Grid independence is verified by checking the mesh quality in ANSYS ICEM and GCI. Another study evaluated the surface of CSP using prism grids and tetrahedral grids and pointed out that prism grids are ineffectively for multiple linked domains. Prism grids are used only when the domain areas have viscous boundary layers. This could make the grid-generation process time-consuming and tedious compared to the tetrahedral grids [61]. Another study has done this in which the extruded triangular prisms were put over the boundary layer around the computational manikin [31]. During the coupled simulation convergence, the skin surface temperatures of the thermoregulation model and flow models have various values during the iterative plan, yet they quickly converge to one another [50].

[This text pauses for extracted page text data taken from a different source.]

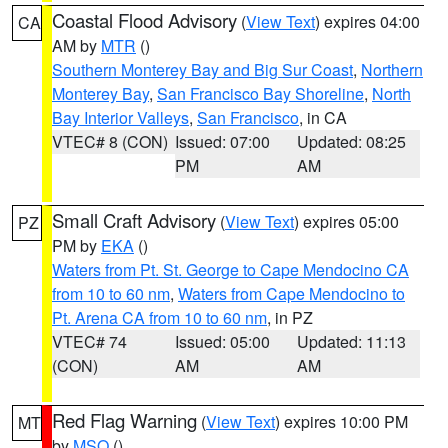
Coastal Flood Advisory
(
View Text
) expires 04:00
CA
AM by
MTR
()
Southern Monterey Bay and Big Sur Coast
,
Northern
Monterey Bay
,
San Francisco Bay Shoreline
,
North
Bay Interior Valleys
,
San Francisco
, in CA
VTEC# 8 (CON)
Issued: 07:00
Updated: 08:25
PM
AM
Small Craft Advisory
(
View Text
) expires 05:00
PZ
PM by
EKA
()
Waters from Pt. St. George to Cape Mendocino CA
from 10 to 60 nm
,
Waters from Cape Mendocino to
Pt. Arena CA from 10 to 60 nm
, in PZ
VTEC# 74
Issued: 05:00
Updated: 11:13
(CON)
AM
AM
Red Flag Warning
(
View Text
) expires 10:00 PM
MT
by
MSO
()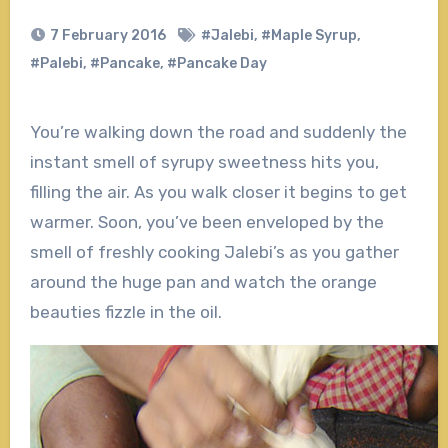
7 February 2016
#Jalebi
,
#Maple Syrup
,
#Palebi
,
#Pancake
,
#Pancake Day
You’re walking down the road and suddenly the
instant smell of syrupy sweetness hits you,
filling the air. As you walk closer it begins to get
warmer. Soon, you’ve been enveloped by the
smell of freshly cooking Jalebi’s as you gather
around the huge pan and watch the orange
beauties fizzle in the oil.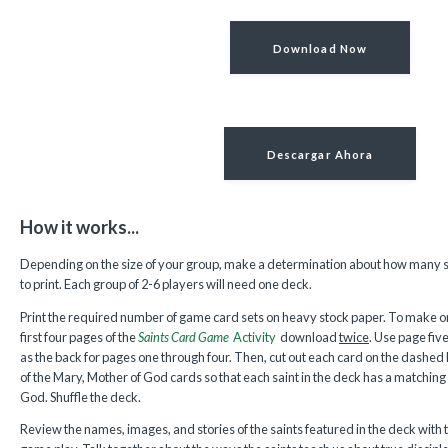
Download Now
Descargar Ahora
How it works...
Depending on the size of your group, make a determination about how many s
to print. Each group of 2-6 players will need one deck.
Print the required number of game card sets on heavy stock paper. To make one
first four pages of the
Saints Card Game
Activity
download
twice
. Use page fiv
as the back for pages one through four. Then, cut out each card on the dashed
of the Mary, Mother of God cards so that each saint in the deck has a matching 
God. Shuffle the deck.
Review the names, images, and stories of the saints featured in the deck with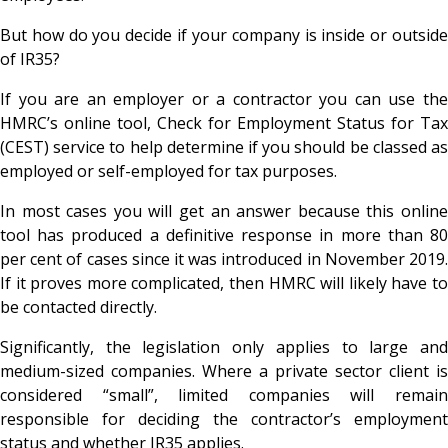
But how do you decide if your company is inside or outside
of IR35?
If you are an employer or a contractor you can use the
HMRC’s online tool, Check for Employment Status for Tax
(CEST) service to help determine if you should be classed as
employed or self-employed for tax purposes.
In most cases you will get an answer because this online
tool has produced a definitive response in more than 80
per cent of cases since it was introduced in November 2019.
If it proves more complicated, then HMRC will likely have to
be contacted directly.
Significantly, the legislation only applies to large and
medium-sized companies. Where a private sector client is
considered “small”, limited companies will remain
responsible for deciding the contractor’s employment
status and whether IR35 applies.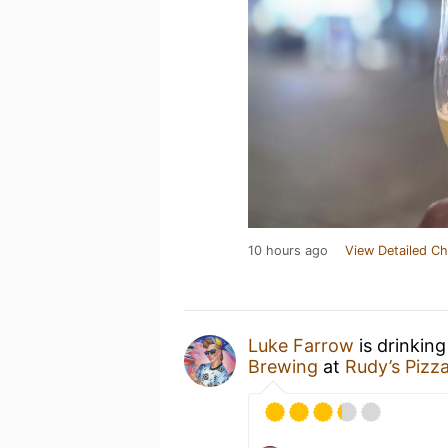
10 hours ago
View Detailed Ch
Luke Farrow
is drinkin
Brewing
at
Rudy’s Pizz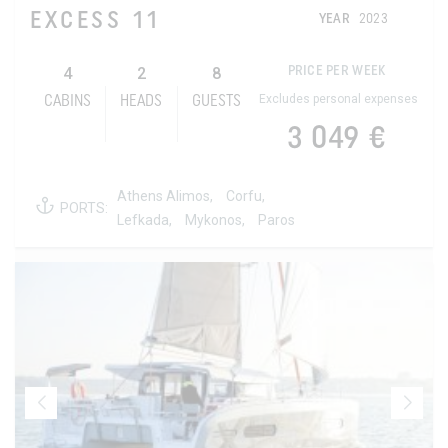
EXCESS 11
YEAR
2023
4
2
8
PRICE PER WEEK
Excludes personal expenses
CABINS
HEADS
GUESTS
3 049 €
Athens Alimos,
Corfu,
PORTS:
Lefkada,
Mykonos,
Paros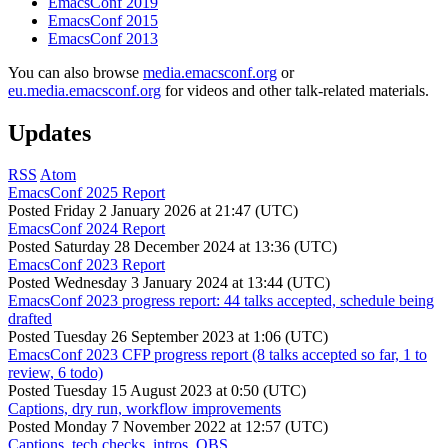
EmacsConf 2019
EmacsConf 2015
EmacsConf 2013
You can also browse
media.emacsconf.org
or
eu.media.emacsconf.org
for videos and other talk-related materials.
Updates
RSS
Atom
EmacsConf 2025 Report
Posted
Friday 2 January 2026 at 21:47 (UTC)
EmacsConf 2024 Report
Posted
Saturday 28 December 2024 at 13:36 (UTC)
EmacsConf 2023 Report
Posted
Wednesday 3 January 2024 at 13:44 (UTC)
EmacsConf 2023 progress report: 44 talks accepted, schedule being
drafted
Posted
Tuesday 26 September 2023 at 1:06 (UTC)
EmacsConf 2023 CFP progress report (8 talks accepted so far, 1 to
review, 6 todo)
Posted
Tuesday 15 August 2023 at 0:50 (UTC)
Captions, dry run, workflow improvements
Posted
Monday 7 November 2022 at 12:57 (UTC)
Captions, tech checks, intros, OBS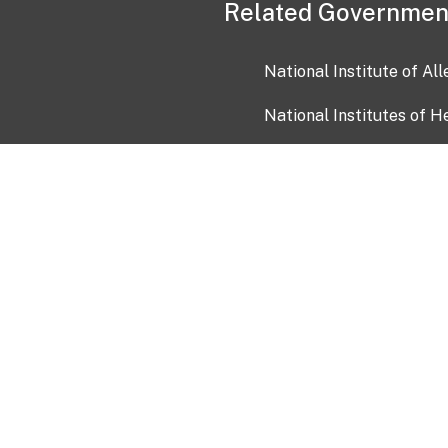
Related Governmen
National Institute of Al
National Institutes of H
Health and Human Servi
USA.gov
OIA)
USAGov en Español
Con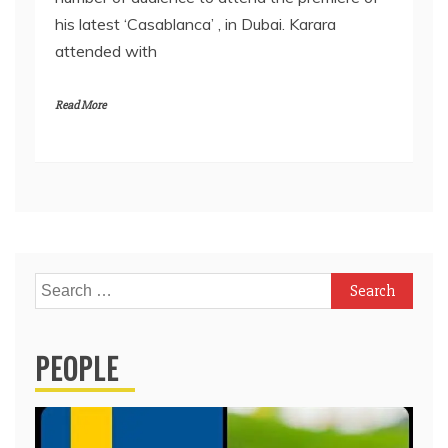
his latest ‘Casablanca’ , in Dubai. Karara
attended with
Read More
Search
for:
PEOPLE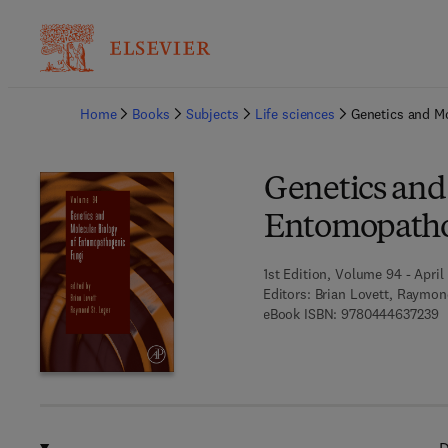
Ba
Home
Books
Subjects
Life sciences
Genetics and M
Genetics and
Entomopatho
1st Edition, Volume 94 - April 
Editors:
Brian Lovett, Raymon
9
eBook ISBN:
9780444637239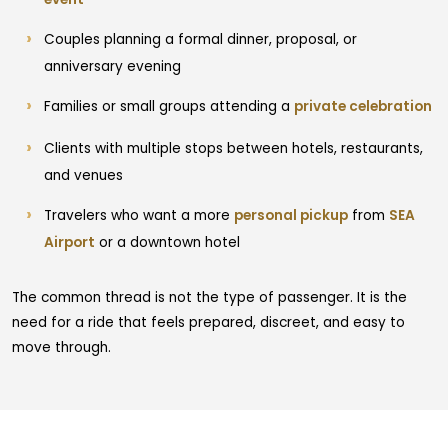
Couples planning a formal dinner, proposal, or
anniversary evening
Families or small groups attending a
private celebration
Clients with multiple stops between hotels, restaurants,
and venues
Travelers who want a more
personal pickup
from
SEA
Airport
or a downtown hotel
The common thread is not the type of passenger. It is the
need for a ride that feels prepared, discreet, and easy to
move through.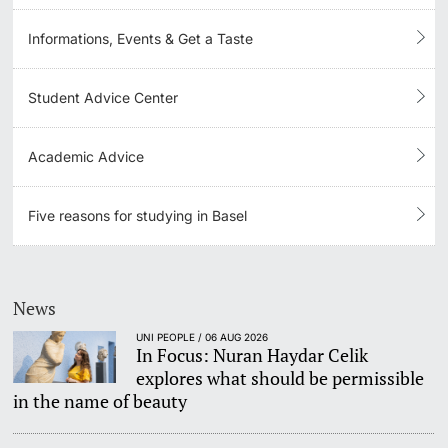
Informations, Events & Get a Taste
Learning & Teaching
AI in learning and teaching
Student Advice Center
Digital learning
Academic Advice
Language Center
Five reasons for studying in Basel
Learning Spaces
University Library Basel
News
UNI PEOPLE / 06 AUG 2026
Lernbörse
In Focus: Nuran Haydar Celik
explores what should be permissible
in the name of beauty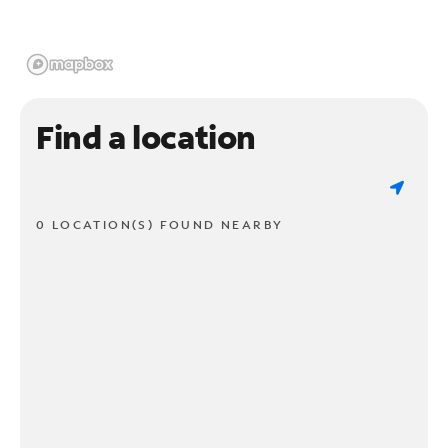
Find a location
0 LOCATION(S) FOUND NEARBY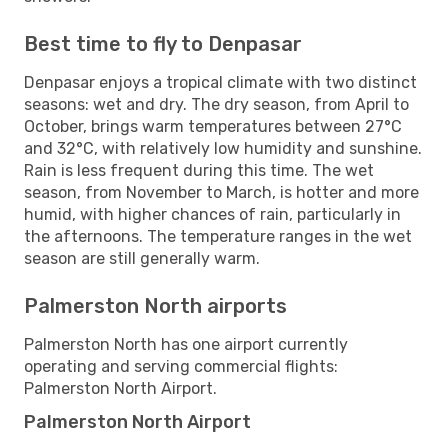
Best time to fly to Denpasar
Denpasar enjoys a tropical climate with two distinct
seasons: wet and dry. The dry season, from April to
October, brings warm temperatures between 27°C
and 32°C, with relatively low humidity and sunshine.
Rain is less frequent during this time. The wet
season, from November to March, is hotter and more
humid, with higher chances of rain, particularly in
the afternoons. The temperature ranges in the wet
season are still generally warm.
Palmerston North airports
Palmerston North has one airport currently
operating and serving commercial flights:
Palmerston North Airport.
Palmerston North Airport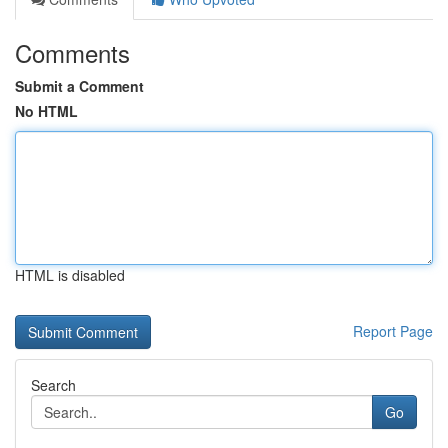
Comments
Submit a Comment
No HTML
HTML is disabled
Report Page
Search
Go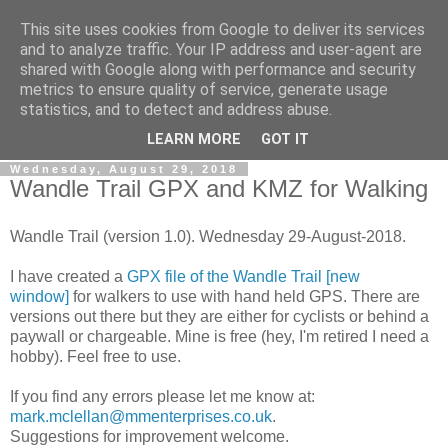
This site uses cookies from Google to deliver its services
Gullible's Travels
and to analyze traffic. Your IP address and user-agent are
shared with Google along with performance and security
metrics to ensure quality of service, generate usage
Mark McLellan (gentleman, scholar and acrobat) muses out
statistics, and to detect and address abuse.
loud.
LEARN MORE
GOT IT
Wednesday, August 29, 2018
Wandle Trail GPX and KMZ for Walking
Wandle Trail (version 1.0). Wednesday 29-August-2018.
I have created a
GPX file of the Wandle Trail [new
window]
for walkers to use with hand held GPS. There are
versions out there but they are either for cyclists or behind a
paywall or chargeable. Mine is free (hey, I'm retired I need a
hobby). Feel free to use.
If you find any errors please let me know at:
mark.mclellan@mmenterprises.co.uk
.
Suggestions for improvement welcome.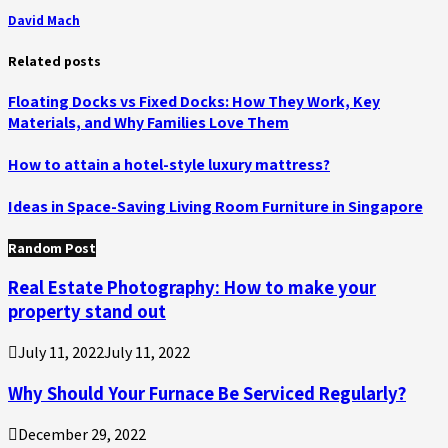
David Mach
Related posts
Floating Docks vs Fixed Docks: How They Work, Key
Materials, and Why Families Love Them
How to attain a hotel-style luxury mattress?
Ideas in Space-Saving Living Room Furniture in Singapore
Random Post
Real Estate Photography: How to make your
property stand out
July 11, 2022
July 11, 2022
Why Should Your Furnace Be Serviced Regularly?
December 29, 2022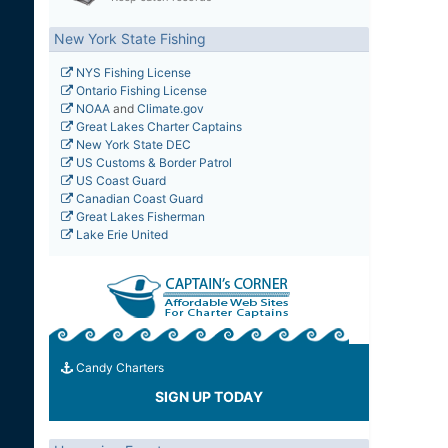
New York State Fishing
NYS Fishing License
Ontario Fishing License
NOAA
and
Climate.gov
Great Lakes Charter Captains
New York State DEC
US Customs & Border Patrol
US Coast Guard
Canadian Coast Guard
Great Lakes Fisherman
Lake Erie United
Candy Charters
SIGN UP TODAY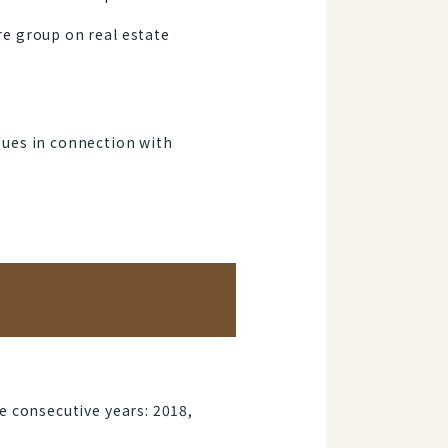
e group on real estate
sues in connection with
e consecutive years: 2018,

The surface-to-surface radiation type model (S2S) is used to compute radiative heat loss modelled by the discrete beam approach [5, 31]. The net radiation methodology simplifies the S2S model, where the surface is divided into a limited number of big panels with uniform radiation flux, temperature, and emissivity [50]. Moreover, the energy exchange between the two surfaces relies on parts of various sizes, separation distance, and orientation [40]. In fact, the near-wall formulation decides the exactness of the wall shear stress and the heat transfer prediction, and it significantly affects the growth of boundary layers [59]. Inflation layers accurately estimate the flow performance at the boundary layer. In addition, non-dimensional wall distance in manikin surface \({y}^{+}\) [18, 43, 59] is defined as:

$$y^{ + } = \frac{{u_{\tau } \times y}}{v}$$
(14)
$$u_{\tau } = \sqrt {\frac{{\tau_{w} }}{\rho }}$$
(15)

where \({y}^{+}\): wall unity. \(y\): distance normal to the wall surface. \({u}_{\tau }\): friction velocity. \(v\): kinematic viscosity. \(\rho\): air density, kg \({\mathrm{m}}^{-3}.\) \({\tau }_{\text{w}}\): wall shear stress, Pa.

Conclusions

This paper studied the research of CFD analysis techniques in indoor ambient environments. In the first place, the current study found that the critical increment in the quantity of MV, DV, PV, and SV system research appeared using the CFD program with robust ventilation system types related to various backgrounds of HVAC systems. For the human body, this study mainly concentrates on the CTM, employing different types of ventilation in the CFD to better know its effect on the local thermal state. Overall, the CFD past studies investigated are a valuable method for predicting occupants’ thermal comfort. Nevertheless, the current investigations do not inspect the stratum ventilation that would influence the overall or local thermal comfort of the individual occupant in the high-rise buildings in tropical regions.

Moreover, the proper CFD outcomes require deep consideration of the numerical structure. Knowing this is essential for enhancing the SV performance linked with other structured systems and advancing its use. It is precious to experience what environmental conditions create thermal comfort in the building design. If a simple model of humans can predict a level of dissatisfaction with the ambient condition, then this is a real bonus. Moreover, designing a thermally comfortable indoor space requires determining thermal comfort levels through modelling that designers can adopt to compare various design performances and enlarge the perceived level of thermal comfort. Besides, policymakers can adopt the predictions made by the model to support technologies that produce satisfactory comfort levels while consuming less energy. In other words, if the thermal comfort is implemented well, the energy efficiency in a building could be improved as well. For this purpose, it is preferable to predict and control thermal comfort criteria in the initial stage of designing a building and its HVAC systems in full compliance with sustainability and international standard of the acceptable thermal environment.